Dusties and Private Imports

Europe’s lack of bourbon mania can lead to some interesting situations for U.S. whiskey fans. Sure, there isn’t a lot of craft bourbon in the Old World, but when you do find a bottle, it’s probably not going to be sold at a big markup, since Europeans have not traditionally considered bourbons suitable for serving neat.

“Almost no one is willing to pay excessive prices for hyped bourbons, especially since bourbons like Pappy Van Winkle 15 Year were used for mixing cocktails until just a few years ago,” Wyrsch says.

“There was a big wave around 2013 and 2014, where all the importers went crazy,” he says. “Bourbon was the next thing, but there was still plenty of capacity. So they sent over a lot of stuff to Europe and the stuff sat on the shelves for like four or five years.”

And while most American whiskey exports to Europe are mass-market spirits, rare bottles do come through, though mostly not via professional importers, Wyrsch says. When those companies do get an allocated or rare bottle, such prizes don’t usually hit the retail market. Instead, they’re quietly sold off to collectors or friends. Any real rarities currently coming in are probably happening on an individual basis.

“All the completely hyped, super-rare, limited, small-batch or whatever are mostly sent to Europe privately,” he says. “You can get any bourbon in Europe, if you have the right contacts in the USA and the necessary pocket change.”

Collectors say things were very different just a few years ago. Originally from Ohio, Henry Danziger has lived in the Czech Republic since the early 1990s, building up a whiskey collection of over 500 types of whiskey, mostly bourbon, roughly a third of which he purchased in Germany or elsewhere in Europe. A co-founder and occasional host at the regular “Whiskey Wednesday” tastings at Max’s Steakhouse in Prague, Danziger says that importers and producers initially bet big on interest in bourbon in Europe about a decade ago, only to find that their wager didn’t pay off.

“There was a big wave around 2013 and 2014, where all the importers went crazy,” he says. “Bourbon was the next thing, but there was still plenty of capacity. So they sent over a lot of stuff to Europe and the stuff sat on the shelves for like four or five years, and I would buy it when it would go on sale.”

If you’re hoping to find some sought-after bottles at cheap prices on your next vacation, Danziger says that the treasure hunt is much harder nowadays. Bourbon rarities are, well, rare, and many desirable bottles in Europe are now being sold at or above their American MSRPs.
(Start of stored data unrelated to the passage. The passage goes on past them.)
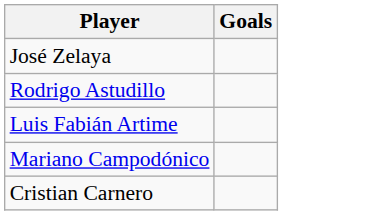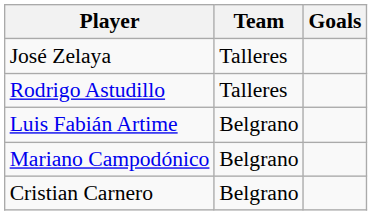+ column: Team | Talleres | Talleres | Belgrano | Belgrano | Belgrano
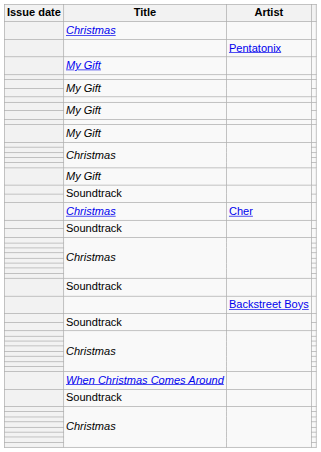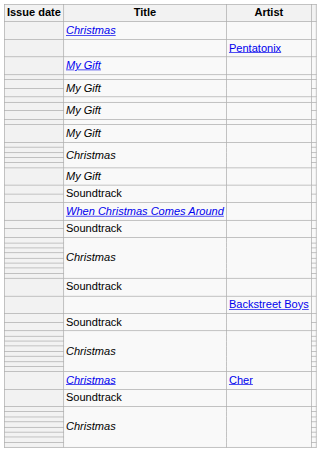rows swapped: When Christmas Comes Around <-> Christmas / Cher
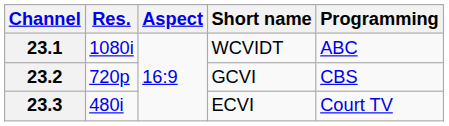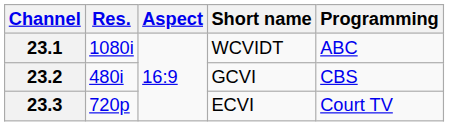23.2 | Res.: 720p -> 480i
23.3 | Res.: 480i -> 720p
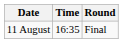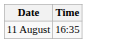- column: Round | Final
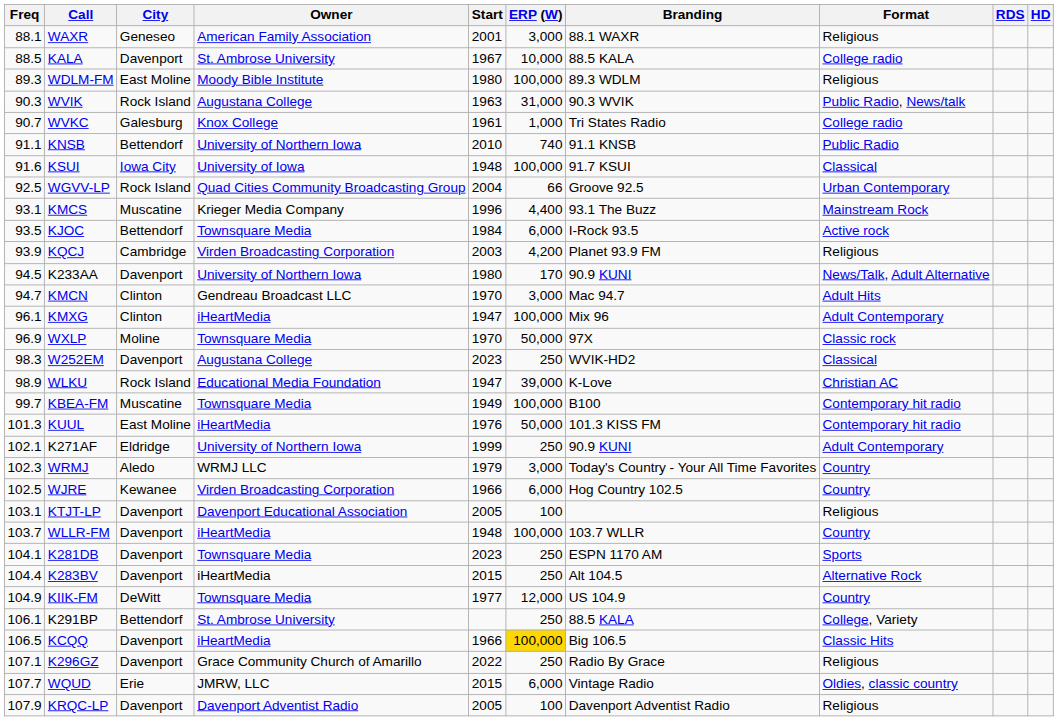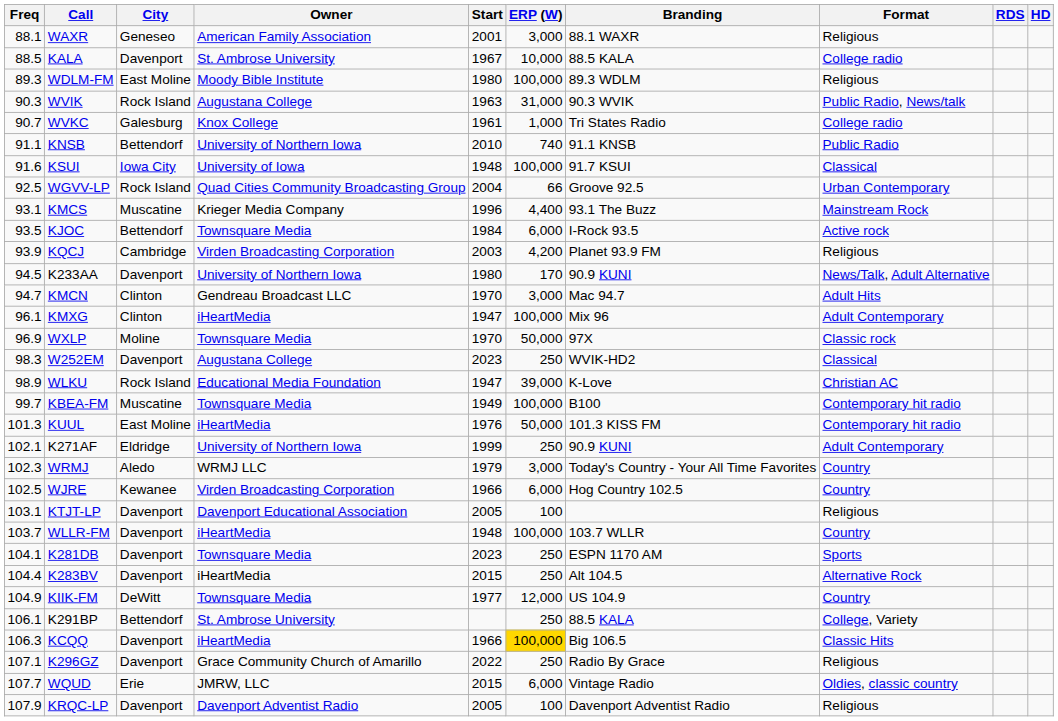KCQQ | Freq: 106.5 -> 106.3
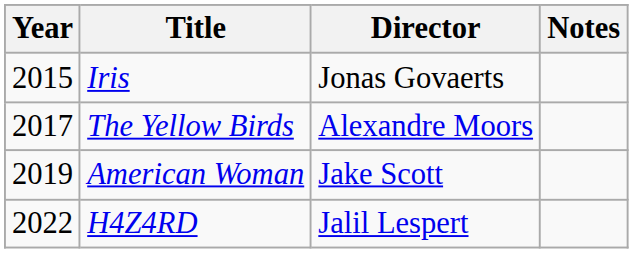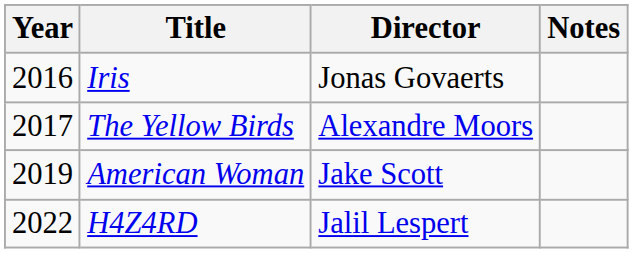Iris | Year: 2015 -> 2016
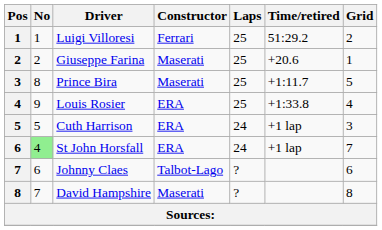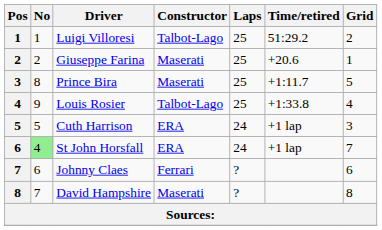Luigi Villoresi | Constructor: Ferrari -> Talbot-Lago
Louis Rosier | Constructor: ERA -> Talbot-Lago
Johnny Claes | Constructor: Talbot-Lago -> Ferrari
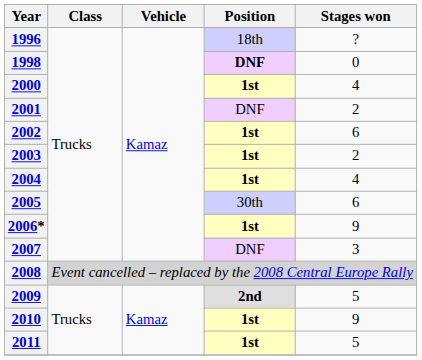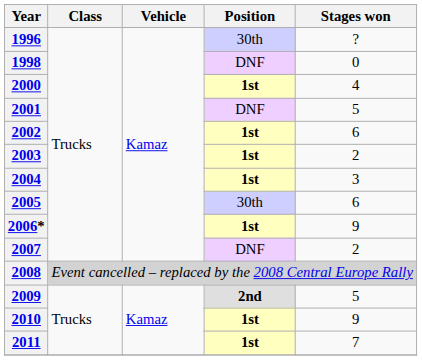1996 | Position: 18th -> 30th
1998 | Position: bold -> normal
2001 | Stages won: 2 -> 5
2004 | Stages won: 4 -> 3
2007 | Stages won: 3 -> 2
2011 | Stages won: 5 -> 7
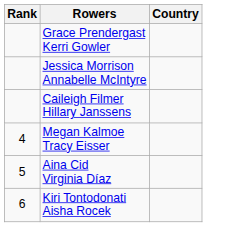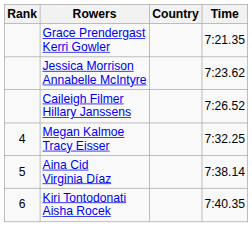+ column: Time | 7:21.35 | 7:23.62 | 7:26.52 | 7:32.25 | 7:38.14 | 7:40.35
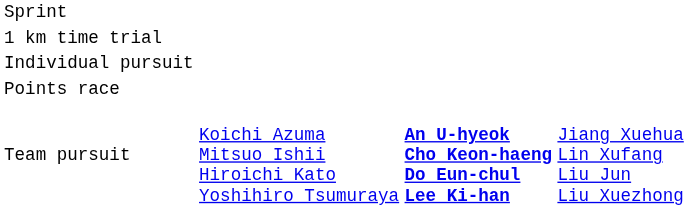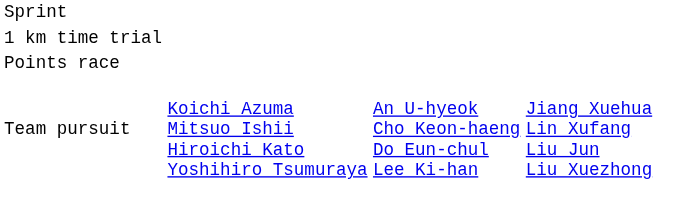- row: Individual pursuit
Team pursuit | column 3: bold -> normal
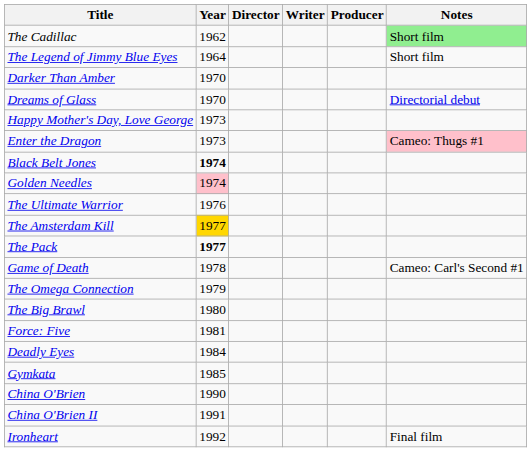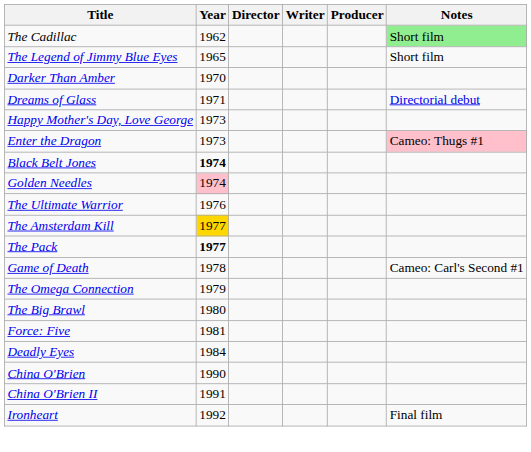The Legend of Jimmy Blue Eyes | Year: 1964 -> 1965
Dreams of Glass | Year: 1970 -> 1971
- row: Gymkata | 1985
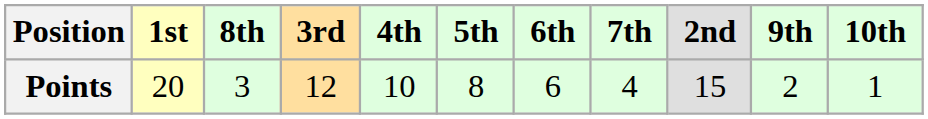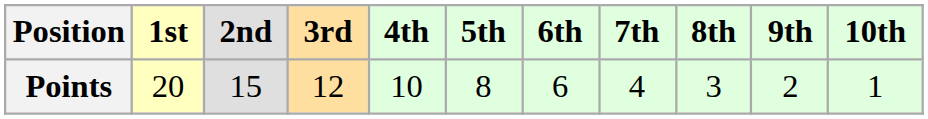columns swapped: 2nd <-> 8th
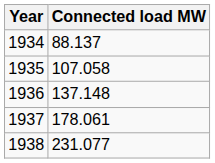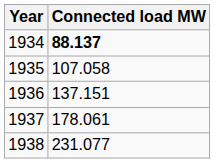1934 | Connected load MW: normal -> bold
1936 | Connected load MW: 137.148 -> 137.151
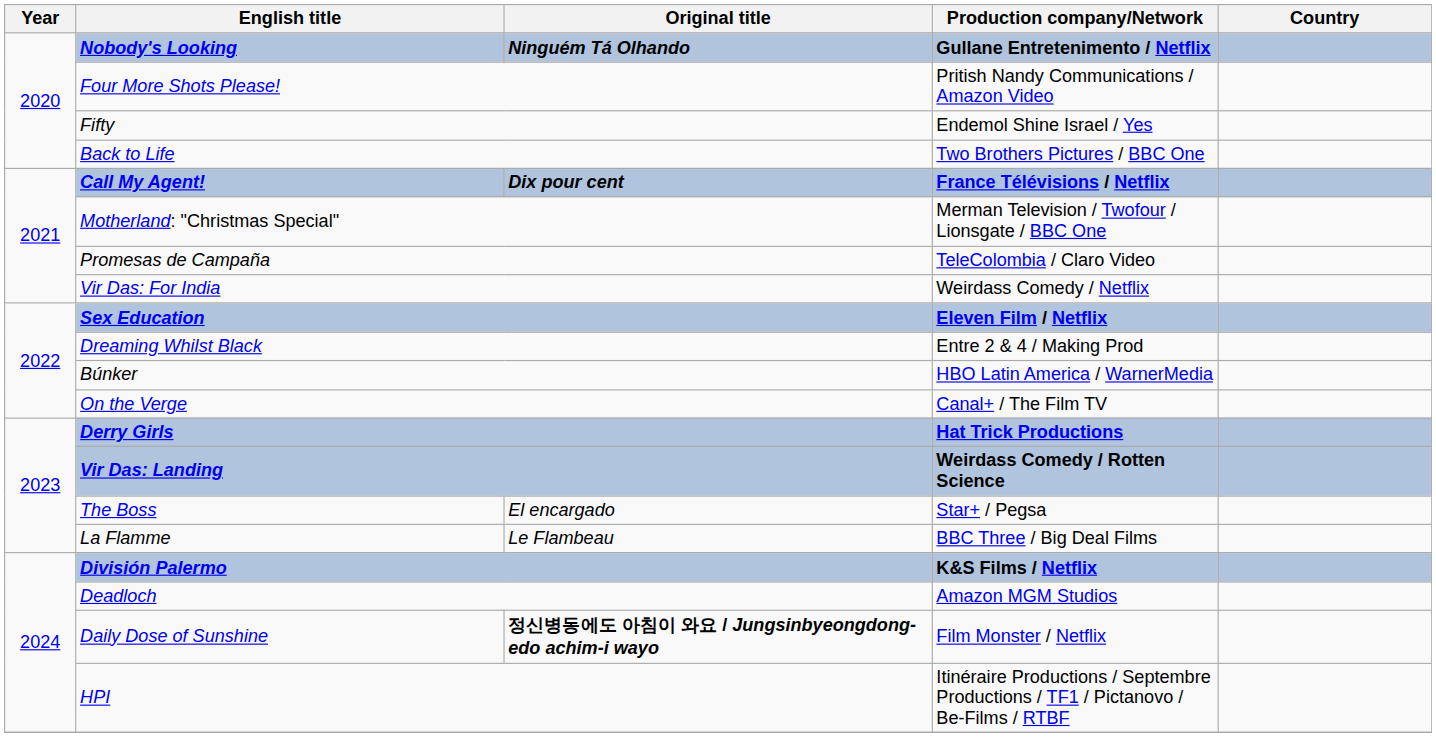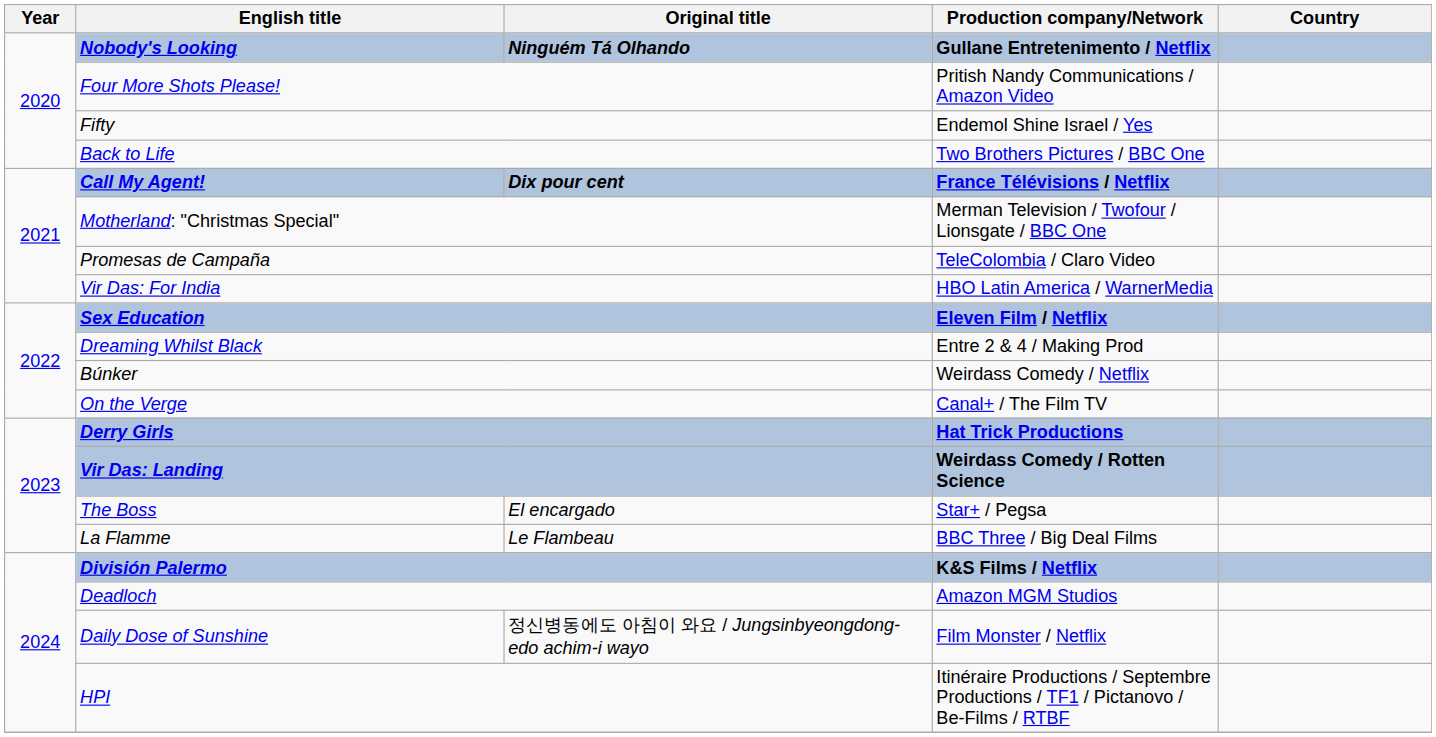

At the same time, I’m not so sure, having stumbled across a number of decent bourbons in recent years, including a Prague wine shop offering stacks of Weller Special Reserve at the non-mania price of about $30 just a couple of years ago. In early 2021, I picked up a couple of $45 bottles of Elijah Craig 12 Year Old Small Batch, which had lost its age statement some five years earlier, on behalf of the whiskey writer Zachary Johnston. As I type this, I’m contemplating a European e-shop’s listing for the once widely distributed Evan Williams Single Barrel, a fan favorite that became a Kentucky-only release in 2022. At less than $44 in local currency, including sales tax, it feels like a deal when compared to the $100 some U.S. retailers are currently charging for similar bottles.

But those are exceptions, of course. The vast majority of American whiskey in Europe is either basic Jim Beam or standard Jack Daniel’s. As long as Americans are going crazy for bourbon, most producers will probably continue to focus on their domestic sales — despite publicly stating otherwise. And most Europeans, Roy believes, will keep drinking what they already know.

“I guess it’s just that we are creatures of habit, and we are used to Scotch whisky,” he says. “So when the bottle of Glenfiddich 12 is done, they’ll buy another Glenfiddich 12, because they’re just used to it.”